NOTE: I am not getting paid by Instant Pot (or Amazon), nor do I have any other reason for this post other than to make it quicker and easier for you to cook healthy food at home. I work long hours, and sometimes I lack the energy / time to cook a traditional dinner. The Instant Pot ensures we eat out less, which saves us both cash and calories.
An Instant Pot is a digital pressure cooker. It’s well engineered to be safe and simple to use, unlike the terrifying stove pressure cooker my Mom used to make jelly when I was a kid. There are a few other brands out there that make similar machines, and if you have one of those you can use these same recipes with minimal changes in fluid amount and times.
The IP can:
- Make hard boiled eggs that peel like a dream, even when fresh.
- Make bone broth / stock in an 90 minutes, not a day and half!
- Make yogurt (some models have a specific button, others require more attention)
- Make rice perfectly
- Steam perfect veggies (just set it for 0 minutes!)
- Cook tender roasts in 1.5 hours or less
- Saute in the pot to reduce your dishwashing load
- Caramelize onions in half an hour (make a bunch and freeze some for later!)
Here’s a handy Cheat Sheet with cooking times for most foods.
My crockpot is now living in the garage, waiting for a party (keeping stuff warm). I’ll probably just give it away at some point (EDIT: yup, I did).
The FIRST thing I ever cooked (I’m a rebel… I never did the “water test”) was this Pork Ribs Adobo recipe, and it was SO GOOD it went straight into my personal cookbook.
I made instant pot french dip au jus for a bunch of people at a party – that was a huge hit (did it again in a hotel room, using slider buns, for a potluck party).
I made a superb split pea hambone soup in a hotel room (great way to save money and eat better while traveling).
I got home one night at 6:30, and people I didn’t need to feed were coming over at 7. I threw a halved acorn squash (smeared with a little butter and a teeny splash of maple syrup) on the IP’s trivet, and added a cup of water. Set it for 5 minutes of cook time on high, and I was literally eating at 6:50. It was amazing. The best part: Once cooked, I just turned the squash upside down and tapped it… the fruit fell off the peel!
Same with halved sweet potato (and a cup of water – remember the Instant Pot works on steam) in the IP for 10 min on high, 15 min NPR – the skin literally lifted off with two fingers. I added butter, allspice, nutmeg, and a hint of cocoa powder… DIVINE on a wintery morning! You can also go savory, and do thyme, rosemary, etc.
You can prep and store things ahead, since you can put FROZEN ingredients into the Instant Pot and it’ll cook them like a champ.

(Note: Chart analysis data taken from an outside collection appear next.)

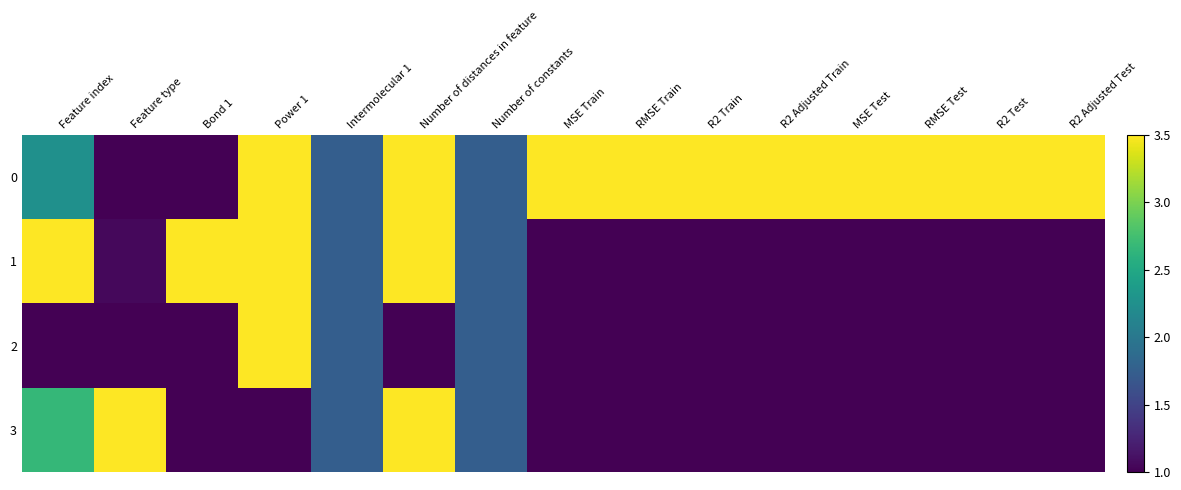

What is the smallest value displayed?

1.0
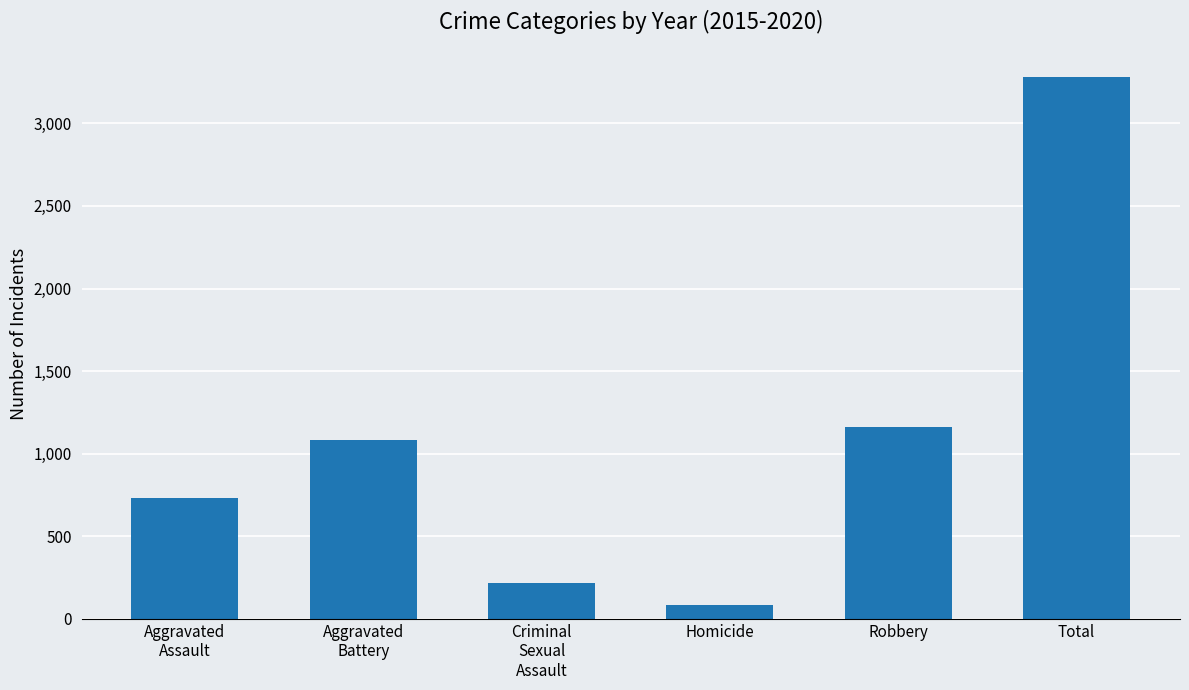

Are the bars grouped side by side (vs. stacked)?

No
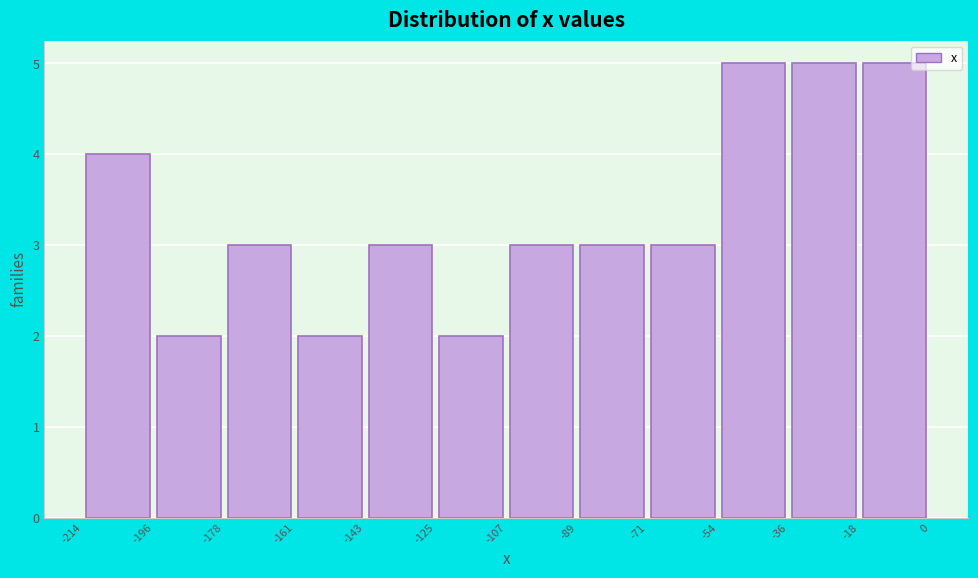

Reading left to right, transcribe this chart: for each bar, give the range it covers on the x-axis and its height. The values are not printed on the chart, so give them approximately, as read against the axis.

-214 to -196: 4
-196 to -178: 2
-178 to -161: 3
-161 to -143: 2
-143 to -125: 3
-125 to -107: 2
-107 to -89: 3
-89 to -71: 3
-71 to -54: 3
-54 to -36: 5
-36 to -18: 5
-18 to 0: 5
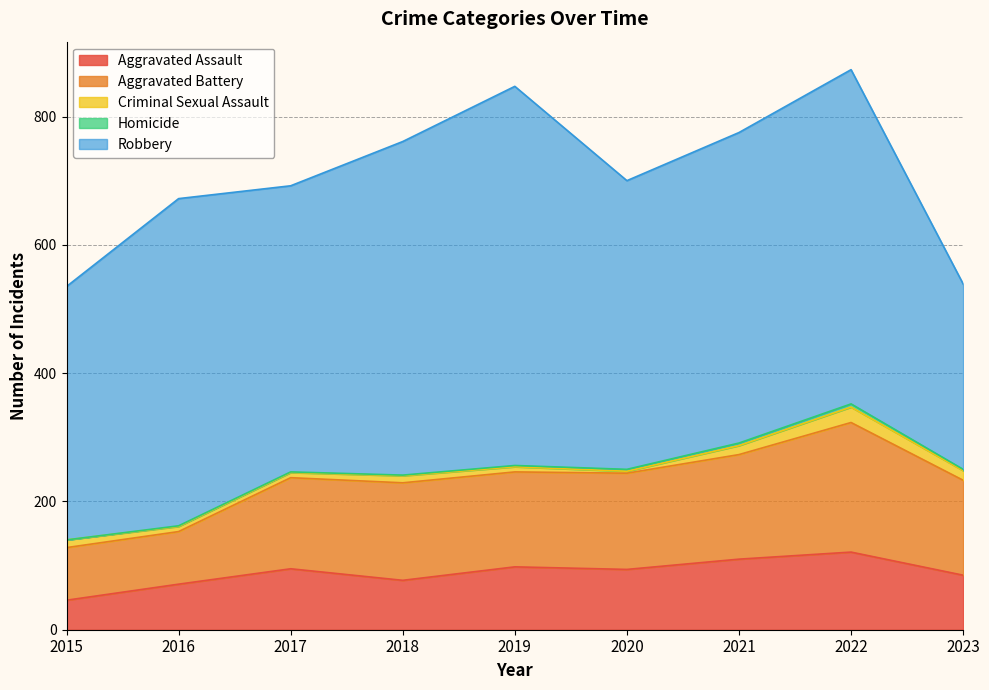

Which series has the largest total across all categories?

Robbery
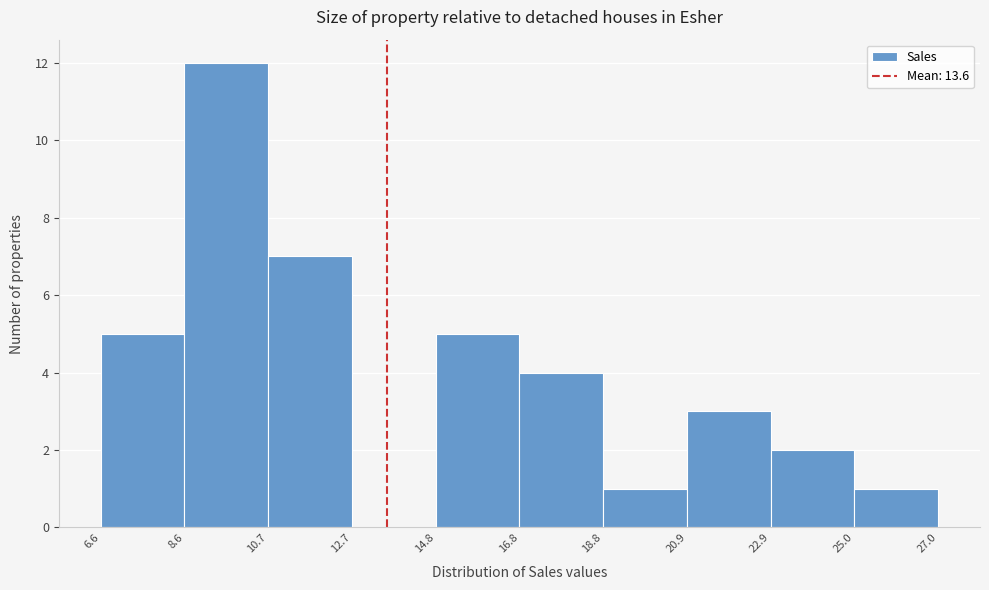

Reading left to right, transcribe this chart: for each bar, give the range it covers on the x-axis and its height. The values are not printed on the chart, so give them approximately, as read against the axis.

6.6 to 8.6: 5
8.6 to 10.7: 12
10.7 to 12.7: 7
12.7 to 14.8: 0
14.8 to 16.8: 5
16.8 to 18.8: 4
18.8 to 20.9: 1
20.9 to 22.9: 3
22.9 to 25.0: 2
25.0 to 27.0: 1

I invested in some round (that way the rigid contents fit in the IP) heavy duty storage tubs with lids, and I use a grease pencil to identify their contents.
Here are some great websites to get you going. Note that a lot of these recipes contain Nightshades. Avoid those (or substitute) if you are NS-sensitive or currently in pain from an injury:
Facebook Instant Pot Community
A bunch more recipes from Amy + Jacky
I’m sure I’ll be updating this post frequently. Feel free to send me your favorite non-Nightshade IP recipe!
BTW – with an IP and a cooler, you can eat well all weekend long at a hotel without touching the hotel restaurant or fast food! So much cheaper, quicker, and healthier! It even took on some of the duties of the non-existent microwave, and heated up ravioli and pesto sauce!
Jan 2018: My newest not-so-secret weapon is this strainer, which makes for easy handling of hardboiled eggs and veggies (set for 0 minutes!). But it really shines when it comes to stock. I put all the bones, veg, bay leaves, etc in here. Then when the timer beeps, I can pull this out with all the solids, put it in the sink to cool, and the broth is waiting in the IP ready to become dinner.